- EXTRACTED DATA -
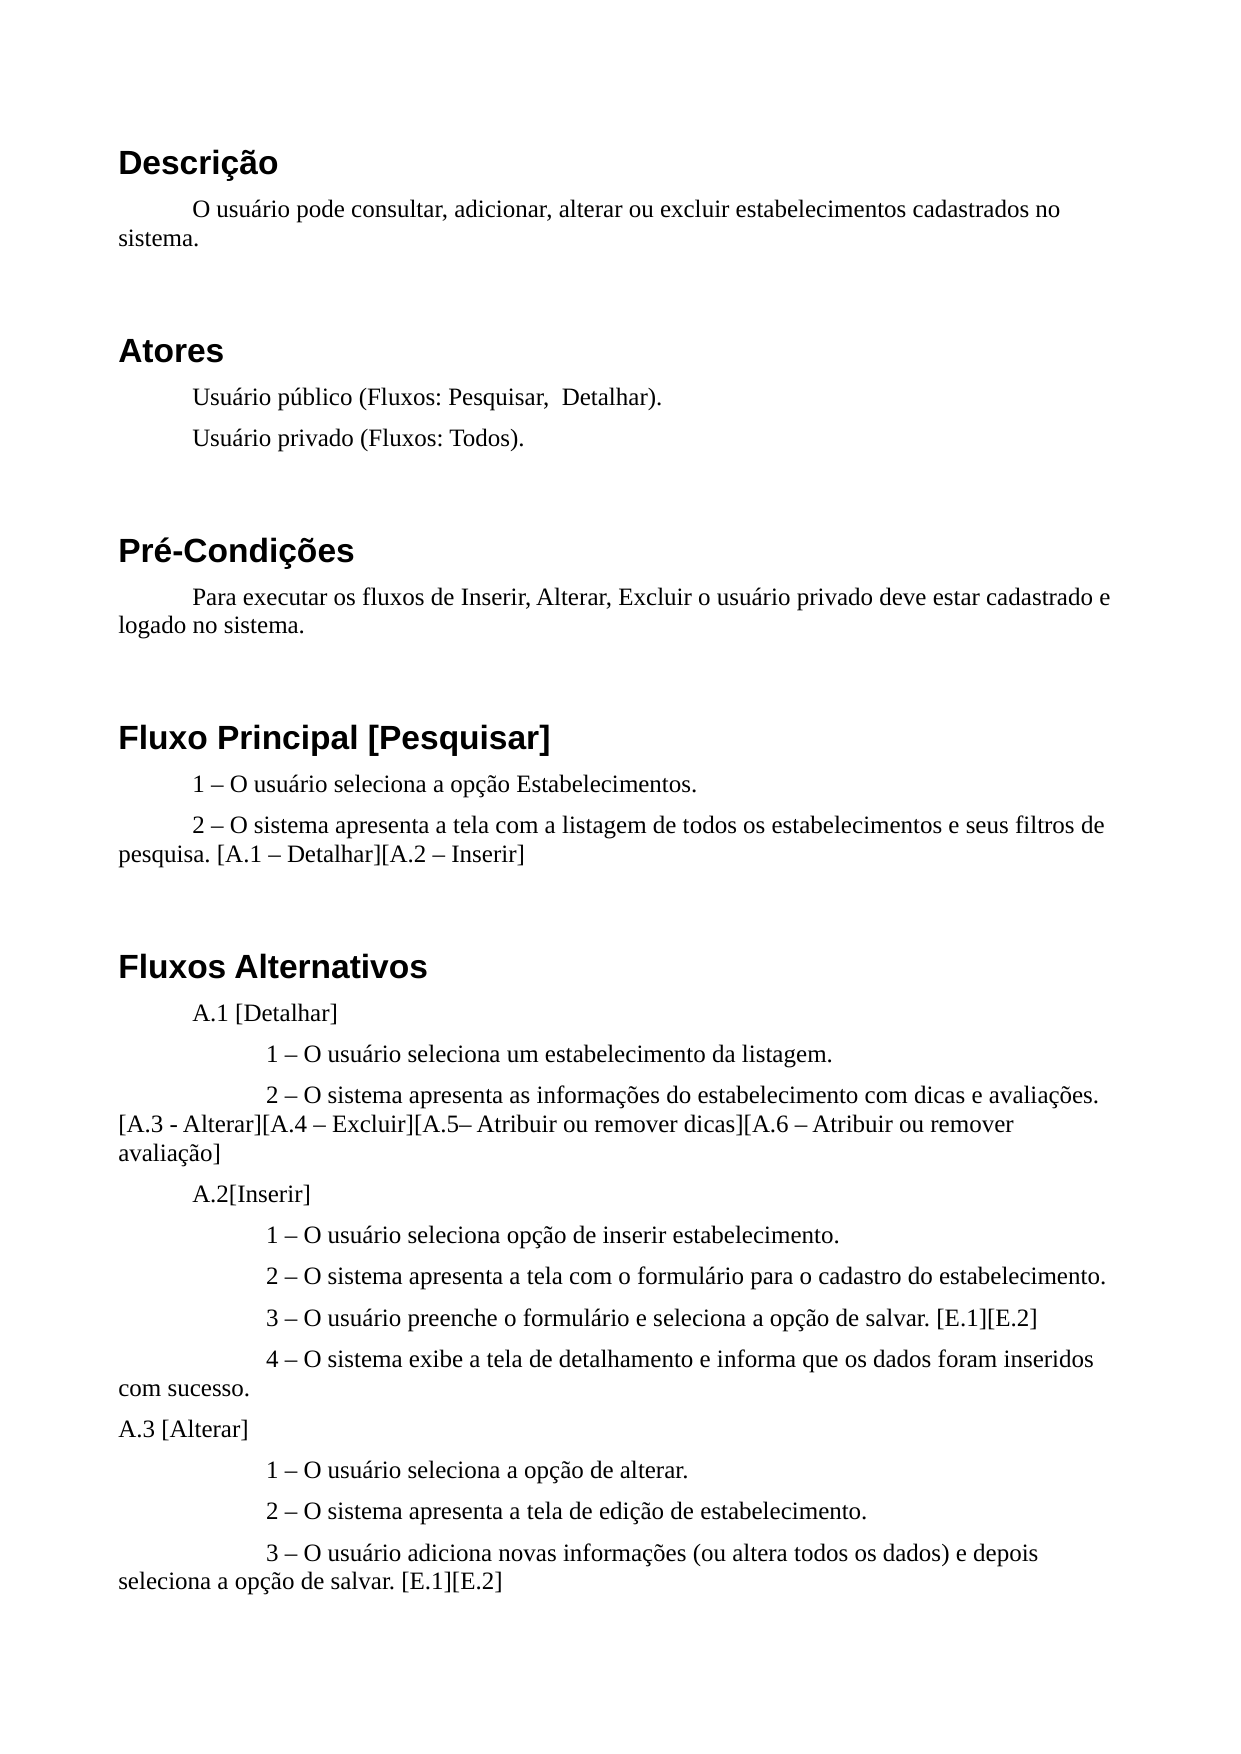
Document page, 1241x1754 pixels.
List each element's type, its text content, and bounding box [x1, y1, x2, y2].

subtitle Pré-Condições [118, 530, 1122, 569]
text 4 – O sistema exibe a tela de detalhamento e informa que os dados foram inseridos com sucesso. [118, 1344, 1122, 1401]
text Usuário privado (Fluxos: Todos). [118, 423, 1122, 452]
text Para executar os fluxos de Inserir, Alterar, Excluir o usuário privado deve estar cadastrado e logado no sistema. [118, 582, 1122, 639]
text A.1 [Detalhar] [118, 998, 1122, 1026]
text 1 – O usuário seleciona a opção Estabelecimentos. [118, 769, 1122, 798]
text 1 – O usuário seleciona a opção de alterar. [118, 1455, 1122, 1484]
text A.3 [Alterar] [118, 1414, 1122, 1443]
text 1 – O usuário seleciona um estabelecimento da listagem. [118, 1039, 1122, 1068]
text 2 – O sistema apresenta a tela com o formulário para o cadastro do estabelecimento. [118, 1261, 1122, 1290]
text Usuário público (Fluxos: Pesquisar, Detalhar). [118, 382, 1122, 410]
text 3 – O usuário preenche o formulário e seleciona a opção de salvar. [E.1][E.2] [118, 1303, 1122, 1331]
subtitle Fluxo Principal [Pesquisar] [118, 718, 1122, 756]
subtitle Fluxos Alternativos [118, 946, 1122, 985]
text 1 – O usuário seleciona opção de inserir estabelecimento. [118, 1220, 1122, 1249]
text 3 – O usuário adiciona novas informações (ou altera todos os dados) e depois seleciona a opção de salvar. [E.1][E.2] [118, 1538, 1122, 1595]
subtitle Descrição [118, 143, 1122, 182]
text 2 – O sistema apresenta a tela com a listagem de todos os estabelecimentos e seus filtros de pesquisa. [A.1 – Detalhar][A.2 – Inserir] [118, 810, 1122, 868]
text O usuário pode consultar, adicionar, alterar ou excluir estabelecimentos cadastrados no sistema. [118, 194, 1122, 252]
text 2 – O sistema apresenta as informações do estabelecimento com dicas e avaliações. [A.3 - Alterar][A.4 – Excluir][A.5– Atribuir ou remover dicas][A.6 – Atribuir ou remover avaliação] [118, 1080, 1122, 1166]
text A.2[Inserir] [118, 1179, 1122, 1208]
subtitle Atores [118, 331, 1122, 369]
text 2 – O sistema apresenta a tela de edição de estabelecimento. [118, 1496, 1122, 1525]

- INSTRUCTIONS TO FOLLOW -
Please convert the entries into a Markdown table with the columns Row and Line. Cover only the part from their first line through the line containing "List each element's", both ends included, and number each row, leaving out blank lines and pictures.

- EXPECTED ANSWER -
| Row | Line |
|---|---|
| 1 | Document page, 1241x1754 pixels. |
| 2 | List each element's type, its text content, and bounding box [x1, y1, x2, y2]. |